Mariner 69's occultation experiment indicated that the atmospheric pressure at the surface of Mars ranged from 4 to 20 millibars, rather than 80 millibars as estimated earlier. This information had a definite impact on the aerodynamic shape of the Mars entry vehicle being designed, since weight and diameter would influence the craft's braking ability. Langley engineers had determined that aerodynamic braking was the only practical method for slowing down a lander as large as Viking for a soft touchdown. The entry vehicle would have a diameter of 3.5 meters, an acceptable ballistic coefficient that would help ensure Viking's safe landing on Mars.
Since electrical power requirements were thought of in terms of the weight that the power apparatus would add to the spacecraft, the design engineers sought creative means for getting maximum results from a minimum amount of power. Low-power integrated circuits were used extensively both to conserve energy and to keep the package small. In addition, power switching techniques were devised to reduce energy requirements. As John D. Goodlette, deputy project director at Martin Marietta, noted, the design rule was "turn off unneeded consumers." 1 When power had to be used, the equipment was designed with multiple power levels, or states, so [244] that only the minimum power required to achieve the immediate function would he consumed.
Once separated from the orbiter with its 700-watt solar panels, only 70 watts of radioisotope-thermoelectric-generated power would support the long mission on the surface. Because of this limitation on landed power, the radio transmitters could be used only sparingly, a factor that in turn controlled the amount of data that could be sent to Earth.

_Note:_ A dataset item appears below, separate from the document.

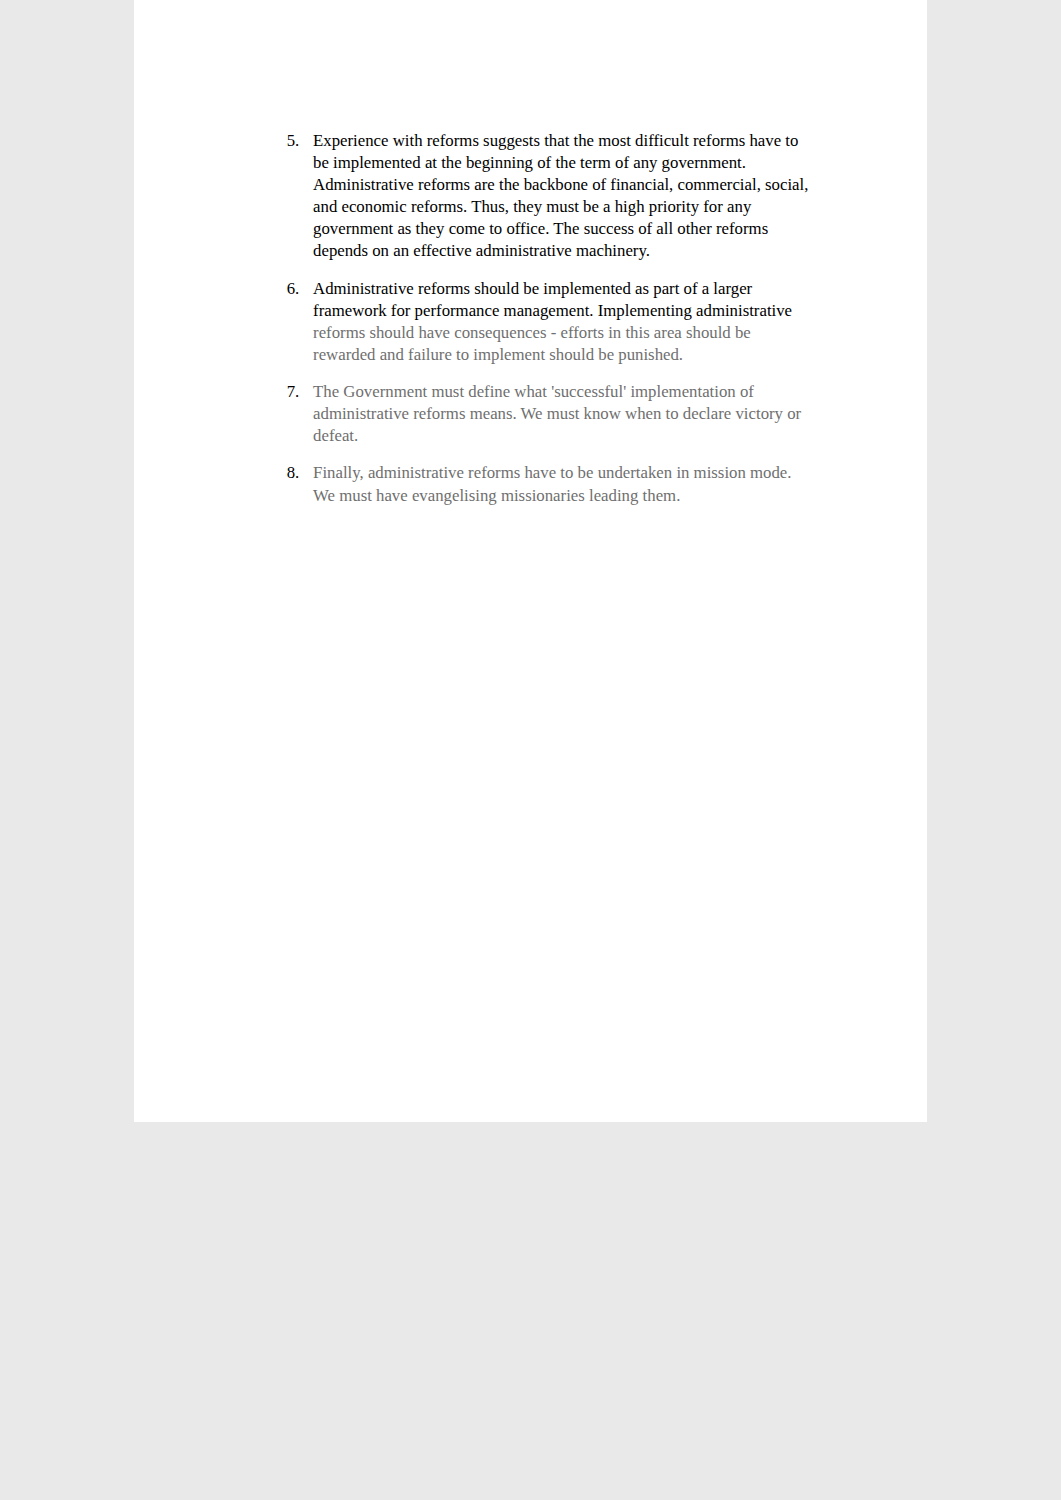Experience with reforms suggests that the most difficult reforms have to be implemented at the beginning of the term of any government. Administrative reforms are the backbone of financial, commercial, social, and economic reforms. Thus, they must be a high priority for any government as they come to office. The success of all other reforms depends on an effective administrative machinery.
Administrative reforms should be implemented as part of a larger framework for performance management. Implementing administrative reforms should have consequences - efforts in this area should be rewarded and failure to implement should be punished.
The Government must define what 'successful' implementation of administrative reforms means. We must know when to declare victory or defeat.
Finally, administrative reforms have to be undertaken in mission mode. We must have evangelising missionaries leading them.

The Viking lander was a highly automated spacecraft for a number of reasons. Since there was only a 20-minute one-way communications opportunity between Earth and Mars during the landings, control of the lander from Earth from separation to touchdown was not practical. The entire function of navigation-from obtaining an inertial reference to locating a local surface reference-had to be accomplished by the onboard computer. After landing, the spacecraft would be out of direct communication with Earth for about half of each Martian day. And because of electrical power limits, the communications between lander and mission control in California would amount to only a short time each day. The lander, therefore, had to be capable of carrying out its mission unattended by Earth. Mission specialists could send the lander new assignments or modify preprogrammed ones, but for the most part the craft was on its own as it did its day-to-day work.